> **Raw data**:
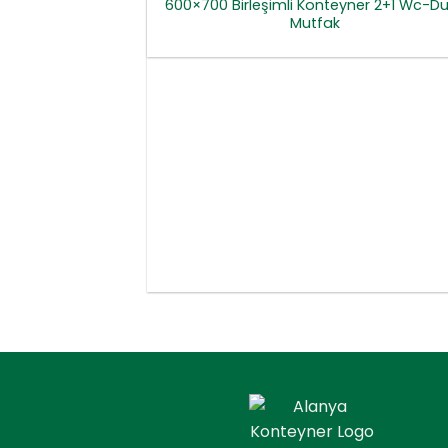
600×700 Birleşimli Konteyner 2+1 Wc-D
Mutfak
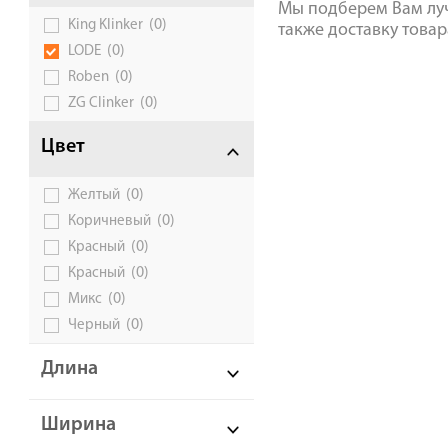
Мы подберем Вам луч
(0)
King Klinker
также доставку товар
Галерея объектов
(0)
LODE
Контакты
(0)
Roben
(0)
ZG Clinker
Цвет
(0)
Желтый
(0)
Коричневый
(0)
Красный
(0)
Красный
(0)
Микс
(0)
Черный
Длина
Ширина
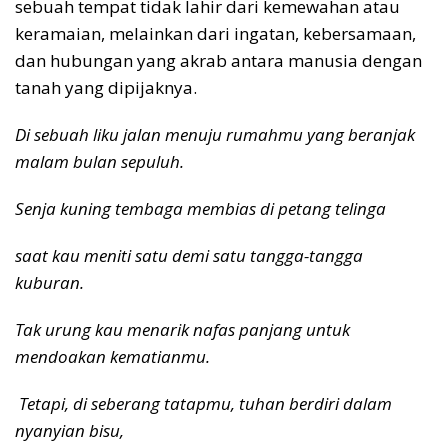
sebuah tempat tidak lahir dari kemewahan atau
keramaian, melainkan dari ingatan, kebersamaan,
dan hubungan yang akrab antara manusia dengan
tanah yang dipijaknya.
Di sebuah liku jalan menuju rumahmu yang beranjak
malam bulan sepuluh.
Senja kuning tembaga membias di petang telinga
saat kau meniti satu demi satu tangga-tangga
kuburan.
Tak urung kau menarik nafas panjang untuk
mendoakan kematianmu.
Tetapi, di seberang tatapmu, tuhan berdiri dalam
nyanyian bisu,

> **Prompt**: Identify every line of the material above that contains the word "yang", and copy each such line in full.

> **Worked solution**:
dan hubungan yang akrab antara manusia dengan
tanah yang dipijaknya.
Di sebuah liku jalan menuju rumahmu yang beranjak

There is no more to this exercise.